In 1732, the Presbytery of Donegal was formed and it included Lancaster County and “as far west as settlers cared to go.” After the old side/new side controversy was settled in 1758, the Presbytery of Donegal was dissolved. All the churches on the west side of the Susquehanna River were placed into the new Presbytery of Carlisle in 1765. By 1794, the Presbytery of Huntingdon was formed out of the Presbytery of Carlisle, and in 1811, the Presbytery of Northumberland was in place. By this time, there were also presbyteries named Philadelphia First, Philadelphia Second and Philadelphia Third.

Seven “new school” presbyteries – including Philadelphia Second, Philadelphia Third, Carlisle, Huntingdon and Northumberland – were set off from the Synod of Philadelphia to create the Synod of Pennsylvania in 1838. This synod stretched to the western part of the state until 1843 when the Synod of West Pennsylvania was formed, encompassing the Presbyteries of Erie, Meadville and Pittsburgh. A Synod of Pittsburgh had been formed in 1802 by the union of the Presbyteries of Erie, Ohio and Redstone.

Meanwhile, the Synods of Pennsylvania and Philadelphia shared some of the same boundaries, “but the latter body grew to be unwieldy, and was materially changed,” as it reads in the “Historical Sketch of the Synod of Philadelphia.” Eventually a split occurred in Philadelphia and in 1854 the Synod of Baltimore was formed, which included many presbyteries from the Synod of Philadelphia. In 1870, a reunion of the old school and new school sides met and new synod boundaries were established. Four synods in Pennsylvania were created (Philadelphia, Harrisburg, Erie and Pittsburgh), while the Synod of Baltimore included churches in West Virginia, and four synods in Ohio (Cleveland, Toledo, Cincinnati and Columbus) comprised that state. (At this meeting, there were 34 synods created, stretching as far as the Synod of the Pacific – a region west of the Rocky Mountains.)

In 1882, the Synod of Pennsylvania was formed from the four synods that had encompassed the state, and the synod’s geographical boundaries remained constant for a lengthy period of time. In 1973, the General Assembly created “regional” synods, and the Synods of Pennsylvania and West Virginia were merged to become the Synod of Pennsylvania-West Virginia (which also included a small portion of eastern Ohio). The name Synod of the Trinity was later chosen to replace the unwieldy geographic title. The current boundaries were established after the reunion of northern and southern Presbyterians in 1983, when the Presbytery of Greenbrier – formerly part of the southern church – was united with the Presbytery of West Virginia and became part of the Synod of the Trinity.

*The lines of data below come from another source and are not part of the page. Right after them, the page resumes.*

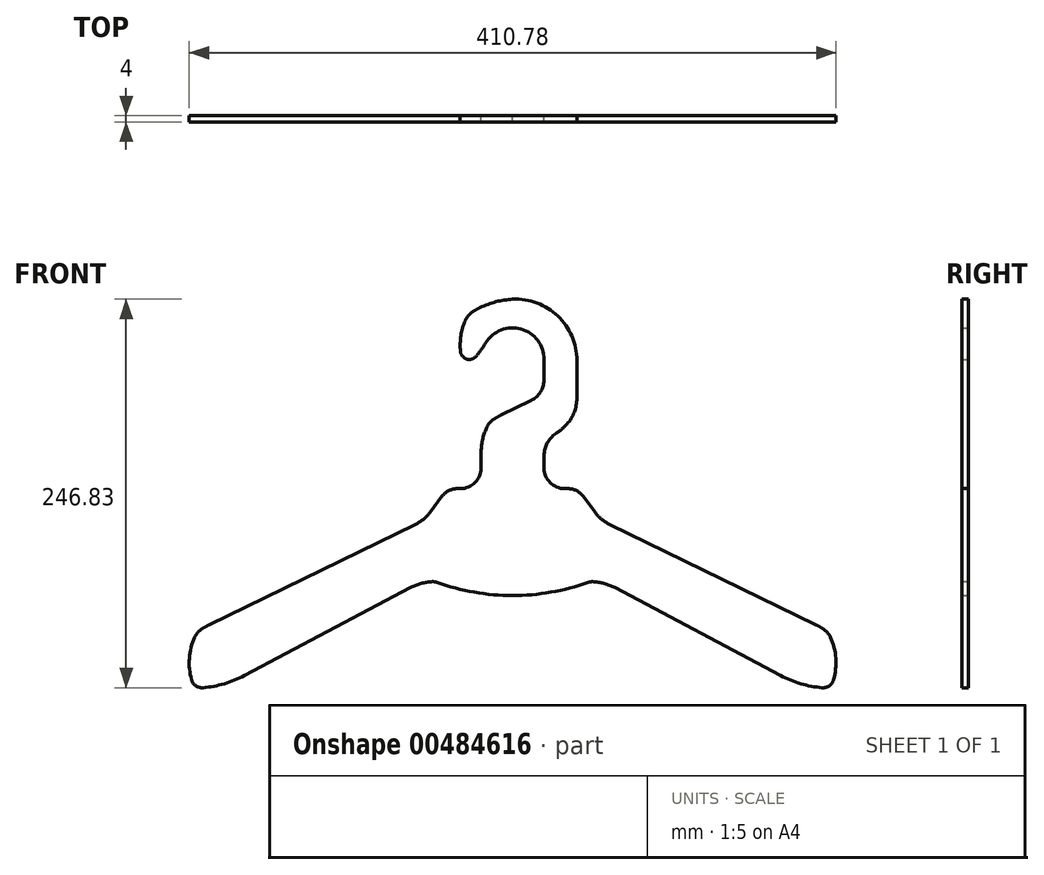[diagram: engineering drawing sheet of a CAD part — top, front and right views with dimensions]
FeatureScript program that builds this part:
annotation { "Feature Type Name" : "Feature", "Feature Type Description" : "" }
export const myFeature = defineFeature(function(context is Context, id is Id, definition is map)
    precondition{}
    {
        {
            var Q0;
            Q0=qCreatedBy(makeId("Front.planeOp"),FACE);
            var sketch = newSketch(context, id + "F0", { "sketchPlane" : qUnion([Q0])});
            skLineSegment(sketch, "E0", {"start": v(0, 0) * mm, "end": v(0, 266.9) * mm, "construction": true});
            skLineSegment(sketch, "E1", {"start": v(0, 0) * mm, "end": v(0, -107.96) * mm, "construction": true});
            skSolve(sketch);
        }
        {
            var Q0;
            Q0=qCreatedBy(makeId("Front.planeOp"),FACE);
            var sketch = newSketch(context, id + "F1", { "sketchPlane" : qUnion([Q0])});
            skLineSegment(sketch, "E2", {"start": v(-52.5, 94.84) * mm, "end": v(-44.73, 105.2) * mm});
            skLineSegment(sketch, "E3", {"start": v(-35.13, 110) * mm, "end": v(0, 110) * mm});
            skPoint(sketch, "E4.visualSharp", {"position": v(-56.13, 90) * mm});
            skArc(sketch, "E4.filletArc", {"start": v(-61.56, 87.36) * mm, "mid": v(-56.58, 90.56) * mm, "end": v(-52.5, 94.84) * mm});
            skPoint(sketch, "E5.visualSharp", {"position": v(-41.13, 110) * mm});
            skArc(sketch, "E5.filletArc", {"start": v(-35.13, 110) * mm, "mid": v(-40.5, 108.73) * mm, "end": v(-44.73, 105.2) * mm});
            skLineSegment(sketch, "E6.trimOffspring", {"start": v(-192.69, 23.56) * mm, "end": v(-61.56, 87.36) * mm});
            skLineSegment(sketch, "E7", {"start": v(-309.6, -16.44) * mm, "end": v(-113.2, -16.44) * mm, "construction": true});
            skArc(sketch, "E8", {"start": v(-192.69, 23.56) * mm, "mid": v(-195.08, 22.3) * mm, "end": v(-197.4, 20.87) * mm});
            skArc(sketch, "E9", {"start": v(-197.4, 20.87) * mm, "mid": v(-200.04, 18.5) * mm, "end": v(-201.93, 15.5) * mm});
            skArc(sketch, "E10", {"start": v(-201.93, 15.5) * mm, "mid": v(-205.29, 2.22) * mm, "end": v(-203.88, -11.41) * mm});
            skPoint(sketch, "E11.endSnap0", {"position": v(-198.18, -8.7) * mm});
            skLineSegment(sketch, "E12", {"start": v(-201.8, -34.19) * mm, "end": v(-201.8, 25.75) * mm, "construction": true});
            skArc(sketch, "E13", {"start": v(-203.88, -11.41) * mm, "mid": v(-201.14, -15.23) * mm, "end": v(-196.6, -16.44) * mm});
            skArc(sketch, "E14", {"start": v(-196.6, -16.44) * mm, "mid": v(-183.05, -13.9) * mm, "end": v(-170.27, -8.7) * mm});
            skLineSegment(sketch, "E15", {"start": v(-170.27, -8.7) * mm, "end": v(-64.87, 47.13) * mm});
            skLineSegment(sketch, "E16", {"start": v(-187.28, 42.03) * mm, "end": v(189.28, 42.03) * mm, "construction": true});
            skArc(sketch, "E17", {"start": v(-50.87, 50.92) * mm, "mid": v(-58.08, 49.8) * mm, "end": v(-64.87, 47.13) * mm});
            skArc(sketch, "E18", {"start": v(-50.87, 50.92) * mm, "mid": v(-49.43, 50.84) * mm, "end": v(-48.03, 50.49) * mm});
            skArc(sketch, "E19", {"start": v(-48.03, 50.49) * mm, "mid": v(-24.37, 44.25) * mm, "end": v(0, 42.03) * mm});
            skArc(sketch, "E20.MirrorCS", {"start": v(192.69, 23.56) * mm, "mid": v(195.08, 22.3) * mm, "end": v(197.4, 20.87) * mm});
            skArc(sketch, "E21.MirrorCS", {"start": v(197.4, 20.87) * mm, "mid": v(200.04, 18.5) * mm, "end": v(201.93, 15.5) * mm});
            skArc(sketch, "E22.MirrorCS", {"start": v(61.56, 87.36) * mm, "mid": v(56.58, 90.56) * mm, "end": v(52.5, 94.84) * mm});
            skLineSegment(sketch, "E23.MirrorCS", {"start": v(52.5, 94.84) * mm, "end": v(44.73, 105.2) * mm});
            skArc(sketch, "E24.MirrorCS", {"start": v(50.87, 50.92) * mm, "mid": v(49.43, 50.84) * mm, "end": v(48.03, 50.49) * mm});
            skArc(sketch, "E25.MirrorCS", {"start": v(35.13, 110) * mm, "mid": v(40.5, 108.73) * mm, "end": v(44.73, 105.2) * mm});
            skArc(sketch, "E26.MirrorCS", {"start": v(50.87, 50.92) * mm, "mid": v(58.08, 49.8) * mm, "end": v(64.87, 47.13) * mm});
            skArc(sketch, "E27.MirrorCS", {"start": v(203.88, -11.41) * mm, "mid": v(201.14, -15.23) * mm, "end": v(196.6, -16.44) * mm});
            skArc(sketch, "E28.MirrorCS", {"start": v(201.93, 15.5) * mm, "mid": v(205.29, 2.22) * mm, "end": v(203.88, -11.41) * mm});
            skLineSegment(sketch, "E29.MirrorCS", {"start": v(170.27, -8.7) * mm, "end": v(64.87, 47.13) * mm});
            skPoint(sketch, "E30.MirrorP", {"position": v(41.13, 110) * mm});
            skLineSegment(sketch, "E31.MirrorCS", {"start": v(192.69, 23.56) * mm, "end": v(61.56, 87.36) * mm});
            skLineSegment(sketch, "E32.MirrorCS", {"start": v(35.13, 110) * mm, "end": v(0, 110) * mm});
            skPoint(sketch, "E33.MirrorP", {"position": v(56.13, 90) * mm});
            skPoint(sketch, "E34.MirrorP", {"position": v(198.18, -8.7) * mm});
            skArc(sketch, "E35.MirrorCS", {"start": v(196.6, -16.44) * mm, "mid": v(183.05, -13.9) * mm, "end": v(170.27, -8.7) * mm});
            skArc(sketch, "E36.MirrorCS", {"start": v(48.03, 50.49) * mm, "mid": v(24.37, 44.25) * mm, "end": v(0, 42.03) * mm});
            skSolve(sketch);
        }
        {
            var Q0;
            Q0=qCreatedBy(makeId("Front.planeOp"),FACE);
            var sketch = newSketch(context, id + "F2", { "sketchPlane" : qUnion([Q0])});
            skPoint(sketch, "E37.0", {"position": v(0, 110) * mm});
            skLineSegment(sketch, "E38", {"start": v(244.05, 240) * mm, "end": v(-174.65, 240) * mm, "construction": true});
            skLineSegment(sketch, "E39.0", {"start": v(-35.13, 110) * mm, "end": v(-33, 110) * mm});
            skLineSegment(sketch, "E39.1", {"start": v(35.13, 110) * mm, "end": v(33, 110) * mm});
            skLineSegment(sketch, "E40", {"start": v(20, 123) * mm, "end": v(20, 131) * mm});
            skCircle(sketch, "E41", {"center": v(0, 192.06) * mm, "radius": 20 * mm, "construction": true});
            skLineSegment(sketch, "E42", {"start": v(-7.3, 156.72) * mm, "end": v(11.74, 165.98) * mm});
            skArc(sketch, "E43", {"start": v(-7.3, 156.72) * mm, "mid": v(-9.7, 155.45) * mm, "end": v(-12, 154.03) * mm});
            skArc(sketch, "E44", {"start": v(-12, 154.03) * mm, "mid": v(-14.65, 151.67) * mm, "end": v(-16.55, 148.67) * mm});
            skArc(sketch, "E45", {"start": v(-16.55, 148.67) * mm, "mid": v(-19.13, 140.79) * mm, "end": v(-20, 132.54) * mm});
            skLineSegment(sketch, "E46", {"start": v(-20, 123) * mm, "end": v(-20, 132.54) * mm});
            skArc(sketch, "E47", {"start": v(34.56, 151.04) * mm, "mid": v(31.2, 147.75) * mm, "end": v(27.46, 144.9) * mm});
            skArc(sketch, "E48", {"start": v(27.46, 144.9) * mm, "mid": v(21.98, 138.9) * mm, "end": v(20, 131) * mm});
            skArc(sketch, "E49", {"start": v(11.74, 165.98) * mm, "mid": v(17.63, 171.24) * mm, "end": v(19.88, 178.8) * mm});
            skLineSegment(sketch, "E50", {"start": v(19.88, 178.8) * mm, "end": v(20.05, 192.06) * mm});
            skArc(sketch, "E51", {"start": v(20.05, 192.06) * mm, "mid": v(5.43, 211.36) * mm, "end": v(-17.11, 202.5) * mm});
            skArc(sketch, "E52", {"start": v(-33.1, 197.08) * mm, "mid": v(-29.17, 192.28) * mm, "end": v(-23.22, 194.03) * mm});
            skArc(sketch, "E53", {"start": v(-23.22, 194.03) * mm, "mid": v(-20, 198.15) * mm, "end": v(-17.11, 202.5) * mm});
            skArc(sketch, "E54", {"start": v(-20.7, 225) * mm, "mid": v(-23.09, 223.73) * mm, "end": v(-25.4, 222.31) * mm});
            skArc(sketch, "E55", {"start": v(-25.4, 222.31) * mm, "mid": v(-28.08, 219.91) * mm, "end": v(-29.98, 216.85) * mm});
            skArc(sketch, "E56", {"start": v(-29.98, 216.85) * mm, "mid": v(-32.82, 207.17) * mm, "end": v(-33.1, 197.08) * mm});
            skArc(sketch, "E57", {"start": v(-20.7, 225) * mm, "mid": v(-10.61, 228.7) * mm, "end": v(0, 230.32) * mm});
            skArc(sketch, "E58", {"start": v(0, 230.32) * mm, "mid": v(28.75, 219.65) * mm, "end": v(40.84, 191.46) * mm});
            skLineSegment(sketch, "E59", {"start": v(40.84, 167.38) * mm, "end": v(40.84, 191.46) * mm});
            skArc(sketch, "E60.filletArc", {"start": v(-33, 110) * mm, "mid": v(-23.8, 113.8) * mm, "end": v(-20, 123) * mm});
            skArc(sketch, "E61.filletArc", {"start": v(20, 123) * mm, "mid": v(23.8, 113.8) * mm, "end": v(33, 110) * mm});
            skArc(sketch, "E62", {"start": v(34.56, 151.04) * mm, "mid": v(39.22, 158.63) * mm, "end": v(40.84, 167.38) * mm});
            skLineSegment(sketch, "E63", {"start": v(-33, 110) * mm, "end": v(33, 110) * mm});
            skSolve(sketch);
        }
        {
            var Q0;
            Q0 = qSketchRegion(id + "F1", true);
            extrude(context, id + "F3", {"entities" : qUnion([Q0]), "depth" : 4 * mm, "offsetDistance" : 25 * mm});
        }
        {
            var Q0;
            Q0 = qSketchRegion(id + "F2", true);
            extrude(context, id + "F4", {"entities" : qUnion([Q0]), "operationType" : NewBodyOperationType.ADD, "depth" : 4 * mm, "offsetDistance" : 25 * mm});
        }
    });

The Synod today covers all of Pennsylvania, all of West Virginia except for the eastern panhandle and the counties of eastern Ohio (with West Virginia’s northern panhandle) generally known as the Upper Ohio Valley.

Currently, 16 presbyteries make up the Synod of the Trinity, and these “mid-council offices” serve 1,094 churches and 160,509 Presbyterians, making the Synod of the Trinity not only the oldest but also one of the largest in the Presbyterian Church (U.S.A.).